## Goal
Reproduce every line of the entries below word for word, leaving the pictures out of your answer.

[Stored records]
%%

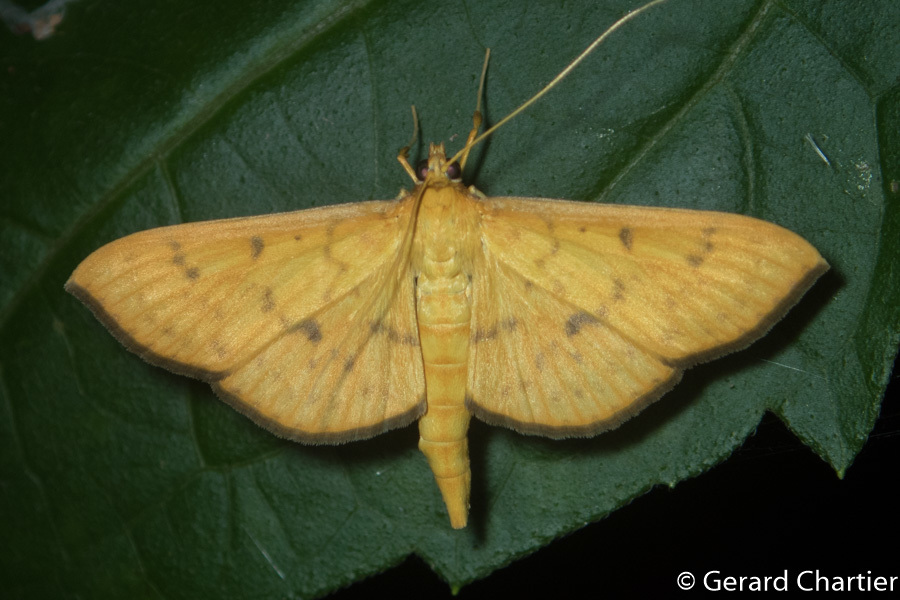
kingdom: Animalia
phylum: Arthropoda
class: Insecta
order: Lepidoptera
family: Crambidae
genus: Caldubotys
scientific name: Caldubotys caldusalis
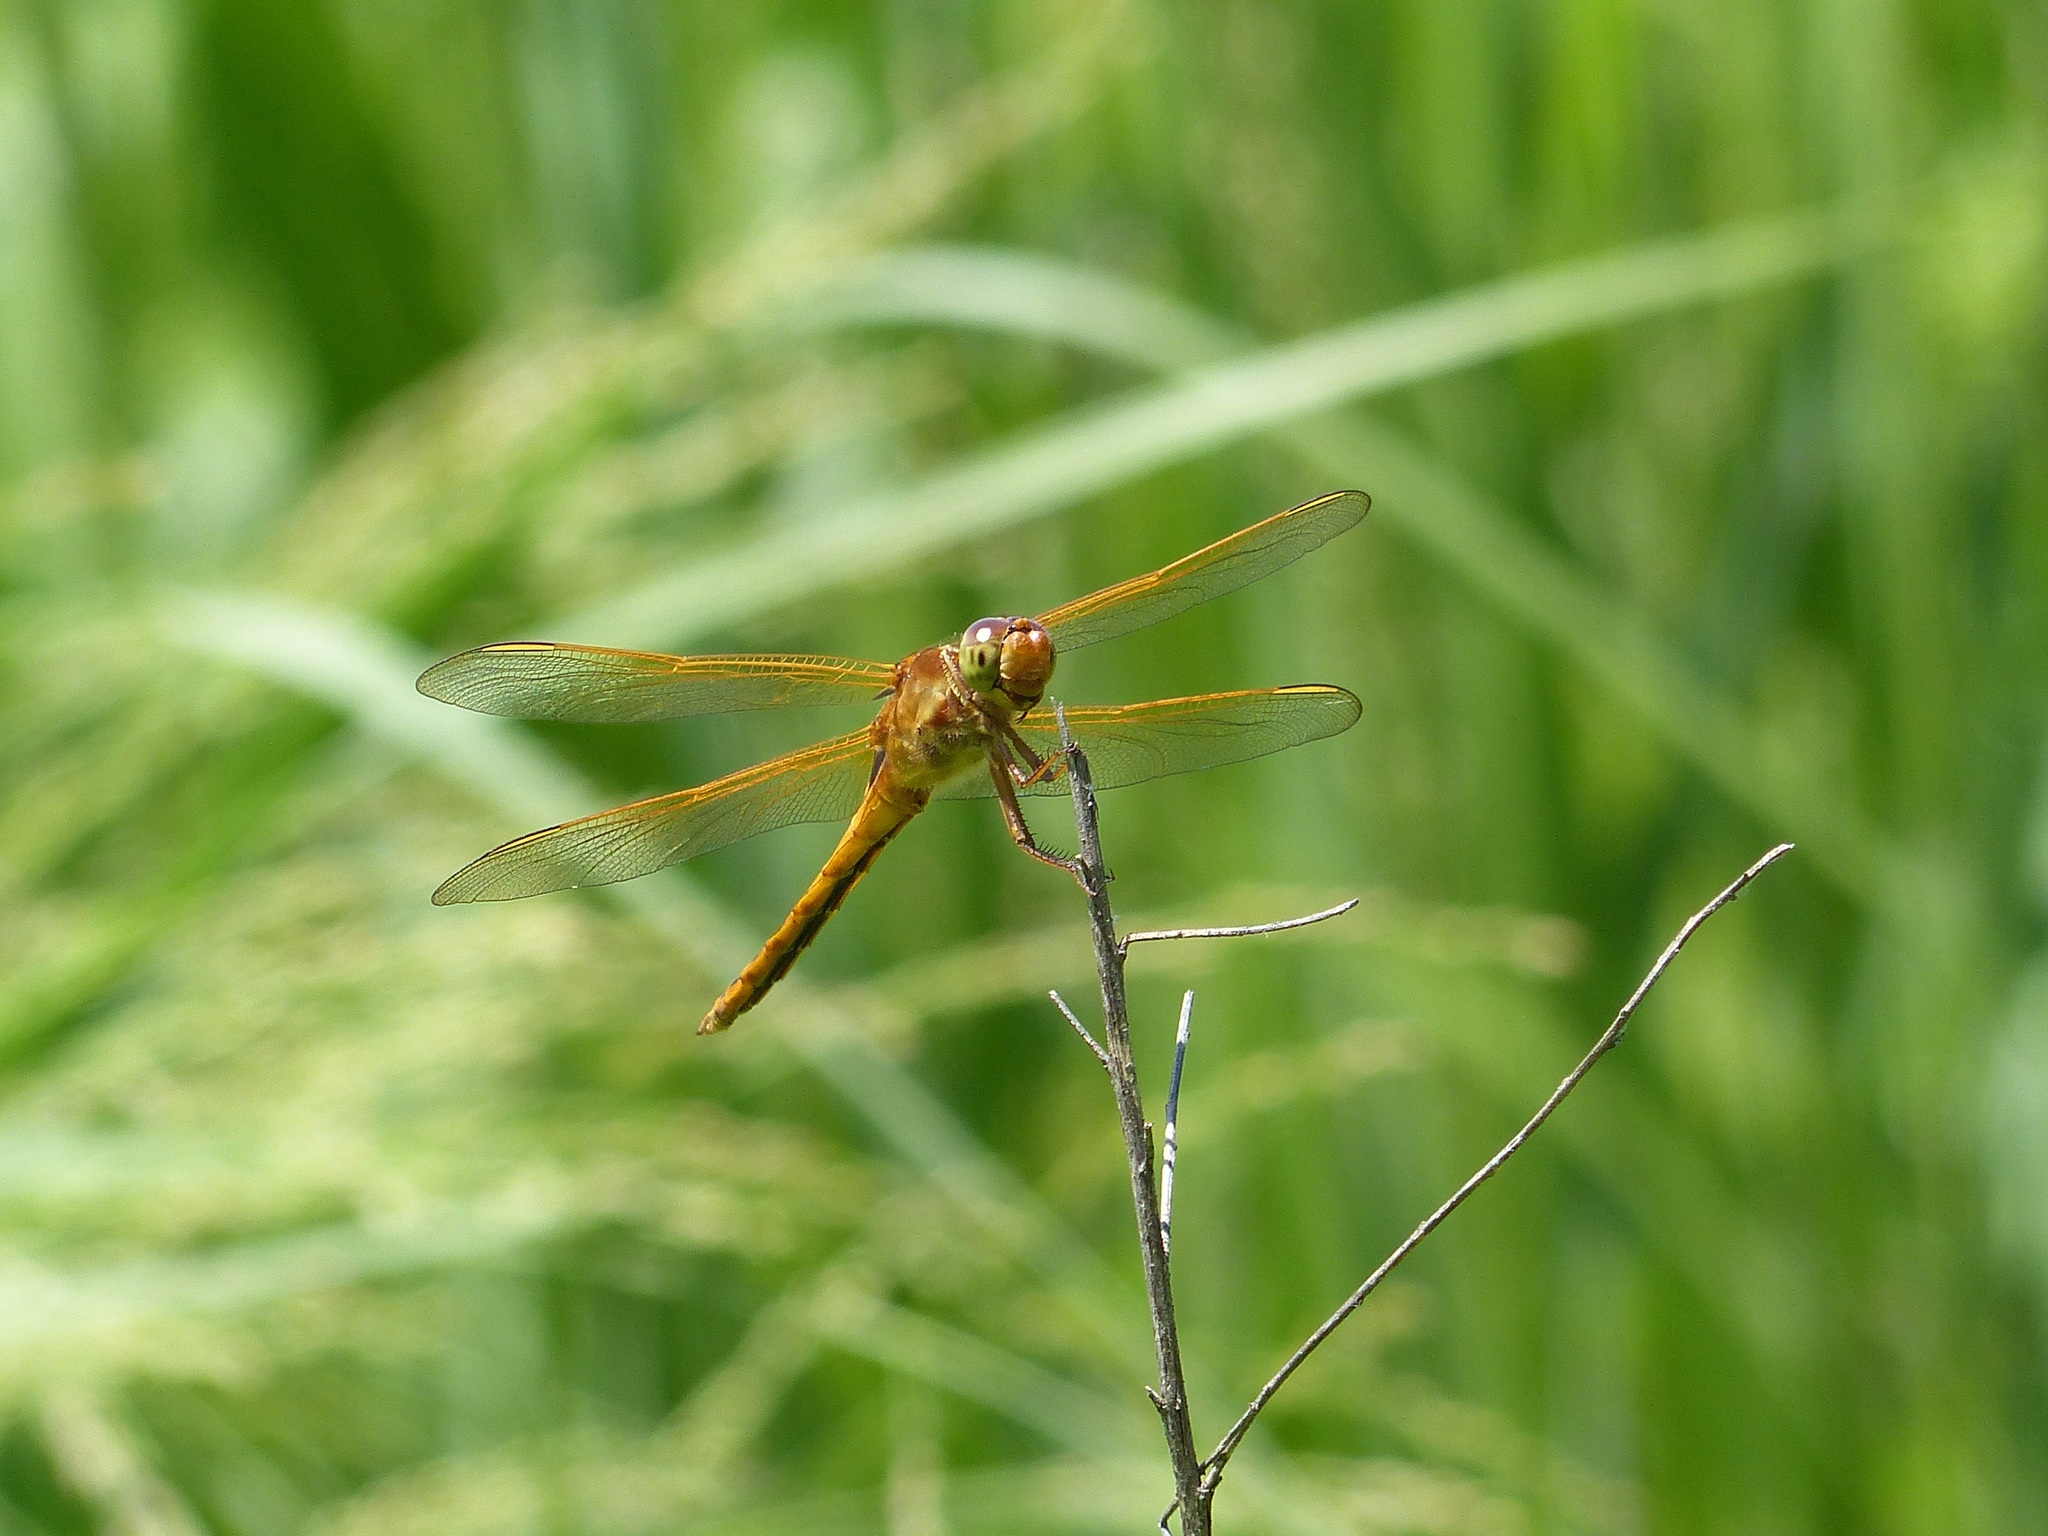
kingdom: Animalia
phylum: Arthropoda
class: Insecta
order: Odonata
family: Libellulidae
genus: Libellula
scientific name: Libellula needhami
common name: Needham's skimmer
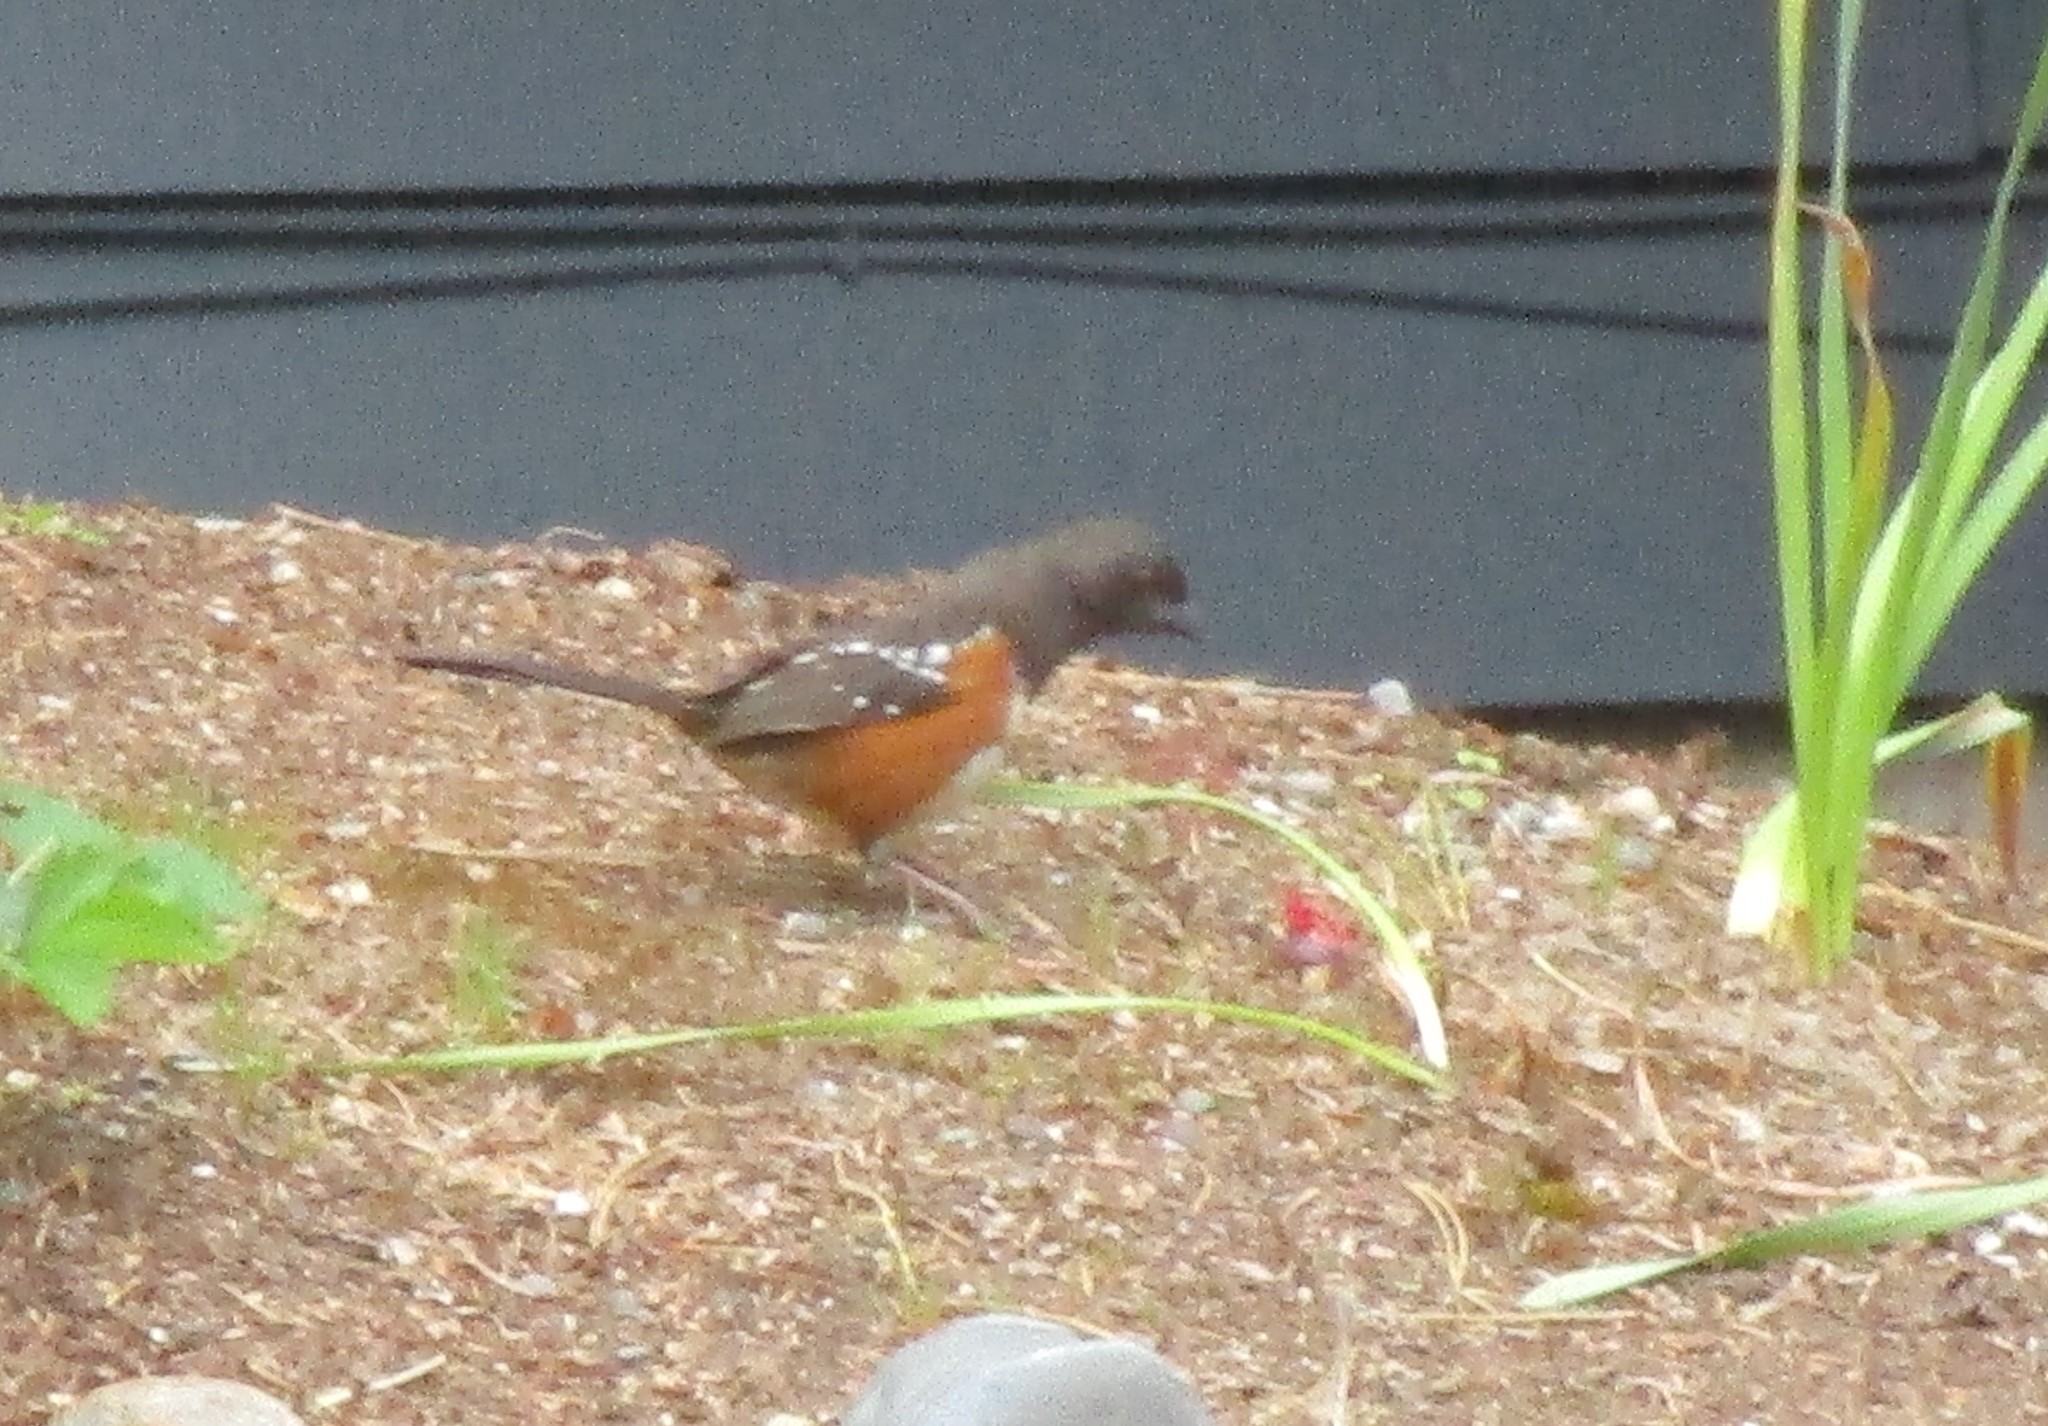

%%

## The solution
kingdom: Animalia
phylum: Arthropoda
class: Insecta
order: Lepidoptera
family: Crambidae
genus: Caldubotys
scientific name: Caldubotys caldusalis
kingdom: Animalia
phylum: Arthropoda
class: Insecta
order: Odonata
family: Libellulidae
genus: Libellula
scientific name: Libellula needhami
common name: Needham's skimmer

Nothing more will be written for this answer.